How can you claim higher social security benefits?
Living on a fixed income can be difficult, especially when inflation leads to a sudden increase in prices. Can one increase their Social Security checks?
The Social Security Administration (SSA) announced in mid-October that starting in December 2021, beneficiaries will see a 5.9 percent boost in their checks. This increase represents the yearly cost-of-living adjustment (COLA) and is larger than in past years because of price increases for many consumer goods across the economy.
The Senior Citizens League reported just before the COLA announcement that they had heard reports from seniors that they were forced to cut back on meals and forgo prescription refills because their Social Security benefits were not lasting them through the month.
Since the implementation of the Social Security program, the number of seniors living in poverty has decreased from around 30 to 8.9 percent. However, still in 2019, the Congressional Research Service found that more than 4.9 million seniors were living below the poverty line.
Ways increase the amount of Social Security benefits for retirees
For those who are retired, there are not many ways to increase their Social Security benefit amount. However, other federal programs may be able to support seniors who are struggling to make ends meet on their fixed income.
Supplemental Nutritional Assitance Program (SNAP) benefits are available to Social Security beneficiaries that live in a household with a gross income or resources under a certain level. The income limits vary by state but total resources, defined as all "things you own (such as cash or money in a bank account)" cannot surpass "households may have $2,250 in resources or $3,500 if at least one person is age 60 or older, or is disabled."
The amount of money distributed depends on the number of people in the household and will be determined during the application process. Beneficiaries can apply for benefits at their local Social Security office or online.
Supplemental Security Income
Seniors who do and don't receive Social Security benefits but have an income under a certain level may be eligible to receive Supplemental Security Income (SSI). Unlike Social Security benefits, there are no work requirements to receive SSI.

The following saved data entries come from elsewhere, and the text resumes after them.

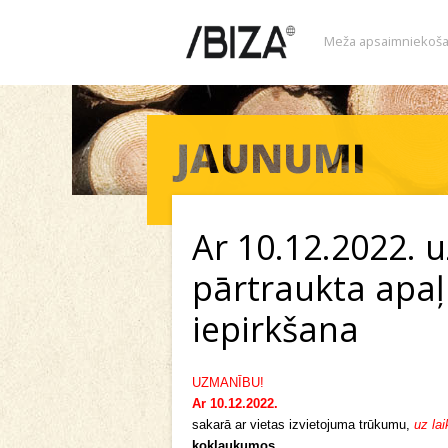
Meža apsaimniekoša
Ar 10.12.2022. u
pārtraukta apa
iepirkšana
UZMANĪBU!
Ar 10.12.2022.
sakarā ar vietas izvietojuma trūkumu,
uz lai
koklaukumos
.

What counts as income when applying for Supplemental Secuirty Income?
- Earned income: wages, net earnings from self-employment, and other compensation related to work.
- Unearned income: other income, such as Social Security, veterans’ benefits, periodic annuity or pension payments, and cash from others.
- In-kind support and maintenance: food or shelter provided by others
Source: Congressional Research Service, 2021
As for resources, an applicant must have less than $2,000 for an individual and $3,000 for a couple. Additionally, blind and disabled people regardless of age can apply to receive SSI benefits. Each year, the value of SSI benefits increase in accordance with the COLA that impacts Social Security benefits.
Ways to increase Social Security benefits for people still working
For those who are still working, there are various ways to ensure you can receive the highest possible Social Security benefit.
A person can begin to receive Social Security benefits at sixty-two years old. However, if a worker waits until sixty-five or sixty-seven, depending on the year they were born, they will be able to receive a higher benefit amount.
In 1983, Congress passed a bill that slowly increased the retirement age for workers after 1960. Before, at sixty-two retirees could claim eighty percent of their Social Security benefits. Now, those born after 1960 will only claim seventy percent of their total benefit amount if they opt to retire early.
Retirement age based on birth year
- 1937 and prior: 65
- 1938: 65 and 2 months
- 1939: 65 and 4 months
- 1940: 65 and 6 months
- 1941: 65 and 8 months
- 1942: 65 and 10 months
- 1943-54: 66
- 1955: 66 and 2 months
- 1956: 66 and 4 months
- 1957: 66 and 6 months
- 1958: 66 and 8 months
- 1959: 66 and 10 months
- 1960 and later: 67
Source: Social Security Adminstration
In order to claim the highest possible payment based on your average income throughout your career, a retiree must have worked at least thirty-five years. If one chooses to retire before working thirty-five years, the Social Security Administration will "use a zero for each year without earnings when we calculate the number of retirement benefits you are due. Years with no earnings reduce your retirement benefit amount."
The SSA highlights that even if you report a low income for years early in your career, it is better than reporting no income as the average benefit will be brought down, in some cases, in a rather substantive way.
Benefit increases for each month/year worked after retirement age
|Birth Year||12-Month Rate of Increase||Monthly Rate of Increase|
|1933-1934||5.5%||11/24 of 1%|
|1935-1936||6.0%||1/2 of 1%|
13/24 of 1%
7/12 of 1%
|1941-1942||7.5%||5/8 of 1%|
|1943 or later||8.0%||2/3 of 1%|
Source: Social Security Adminstration
If you work for more than thirty-five years before reaching age seventy, your benefit amount will increase each month that you delay claiming Social Security.